The tricky aspect is that this stress can be both warranted and unavoidable–there’s no reality where it isn’t a part of our high school lives. “A recent study surveyed and interviewed students at a handful of [academically rigorous] high schools and found that about half of them are chronically stressed,” New York University (NYU) senior research scientist Marya Gwadz said to the Atlantic. “The results aren’t surprising—between the homework required for Advanced Placement classes, sports practices, extracurricular activities like music and student government, and SAT prep, the fortunate kids who have access to these opportunities don’t have much downtime these days. These experiences can cause kids to burn out by the time they get to college, or to feel the psychological and physical effects of stress for much of their adult lives.”

And surely this isn’t a problem unique to The Bishop’s School—rather, it’s symptomatic of unhealthy student cultures at most any intense academic institution. Harvard-Westlake School, an elite college preparatory school in Los Angeles, wrote in their student newspaper The Chronicle of a similar issue: “Stress, anxiety and sleep deprivation have become terms that students use as social currency to prove they are working hard when in reality, they should not be valorized.” 
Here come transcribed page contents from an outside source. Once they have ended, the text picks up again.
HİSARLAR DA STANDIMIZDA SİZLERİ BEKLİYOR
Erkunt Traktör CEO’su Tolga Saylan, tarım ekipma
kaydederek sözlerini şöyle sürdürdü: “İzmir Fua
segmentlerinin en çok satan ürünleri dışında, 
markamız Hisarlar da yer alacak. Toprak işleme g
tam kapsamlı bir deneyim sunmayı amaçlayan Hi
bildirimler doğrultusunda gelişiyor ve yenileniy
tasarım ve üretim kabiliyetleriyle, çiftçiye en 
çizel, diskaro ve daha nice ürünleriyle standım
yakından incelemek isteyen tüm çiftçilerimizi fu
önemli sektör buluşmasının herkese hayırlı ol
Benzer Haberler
Stanford University’s student newspaper the Stanford Daily agreed, writing that the same culture prevailed among their student body, and a stunt such as pushing oneself academically to “pulling three consecutive all-nighters isn’t a badge of honor… it’s okay to try to sleep nine hours a night.”

Bishop’s students might need to learn to take this to heart—I know I do. It’s difficult to practice self-care when the surrounding culture is one of such pressure and half-unsaid competitiveness; still, I urge you to try, and perhaps this begins simply in the walkway outside Cummins or on the cross-quad trek to the Science building when instead of showing off our stress medals, we talk about the Johnson & Johnson vaccine instead.